CORS policy is per-project, configured under Settings → Network. The REST API and GraphQL API share the same allowed origins.

Permissions

Every endpoint enforces the per-role permissions defined in Role-Based Access. A user without read access to a field doesn’t see it in responses; a user without write access to a table receives 403 Forbidden on writes.

Where to go next

Queries

Read records — single, list, filtered, paginated, sorted, aggregated.

Mutations

Create, update, and delete — including bulk and update-by-filter.

Error handling

The Problem Details error format and what each status means.

File management

Upload, list, download, and delete files.

Idempotency

Retry POSTs safely with Idempotency-Key.

OpenAPI specification

The auto-generated spec and code-gen workflow.

Webhooks

Subscribe to data changes and deliver them to your services.

FAQ

Both expose the same data, the same permissions, and the same auth model.
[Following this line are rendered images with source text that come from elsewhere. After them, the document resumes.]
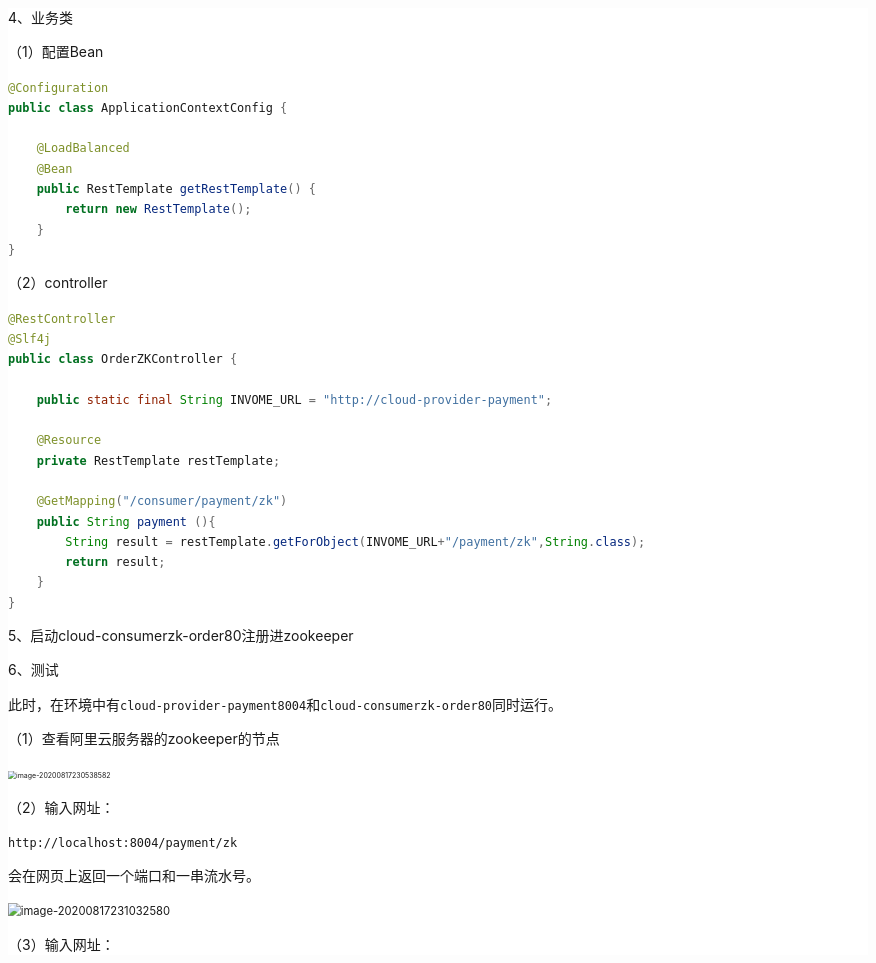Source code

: 4、业务类

（1）配置Bean

```java
@Configuration
public class ApplicationContextConfig {

	@LoadBalanced
	@Bean
	public RestTemplate getRestTemplate() {
		return new RestTemplate();
	}
}
```

（2）controller

```java
@RestController
@Slf4j
public class OrderZKController {

	public static final String INVOME_URL = "http://cloud-provider-payment";

	@Resource
	private RestTemplate restTemplate;

	@GetMapping("/consumer/payment/zk")
	public String payment (){
		String result = restTemplate.getForObject(INVOME_URL+"/payment/zk",String.class);
		return result;
	}
}
```

5、启动cloud-consumerzk-order80注册进zookeeper

6、测试

​		此时，在环境中有`cloud-provider-payment8004`和`cloud-consumerzk-order80`同时运行。

（1）查看阿里云服务器的zookeeper的节点

<img src="https://gitee.com/whlgdxlkl/my-picture-bed/raw/master/uploadPicture/20200831111026.png" alt="image-20200817230538582" style="zoom: 50%;" />

（2）输入网址：

```http
http://localhost:8004/payment/zk
```

会在网页上返回一个端口和一串流水号。

<img src="https://gitee.com/whlgdxlkl/my-picture-bed/raw/master/uploadPicture/20200831111027.png" alt="image-20200817231032580" style="zoom:80%;" />

（3）输入网址：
REST is best for tools that don’t speak GraphQL, server-to-server integrations, and idempotent writes. GraphQL is best for nested reads, real-time subscriptions, and clients that want to fetch exactly what they need. See GraphQL API Explorer.
Either include the X-Project-ID header on every request, or send it as a query parameter (?project_id=...). The Explorer fills it in automatically — outside the Explorer you have to provide it.
The endpoint shapes are stable per project. Schema changes (new tables, new fields) update the endpoints in real time and are reflected in the OpenAPI spec. Breaking changes to existing fields require explicit Data Model edits.
Yes. The OpenAPI specification is auto-generated and can be fed into tools like openapi-generator or openapi-typescript to produce a typed SDK in any language.
Under Settings → Network. The same allowed-origins list applies to the REST and GraphQL APIs.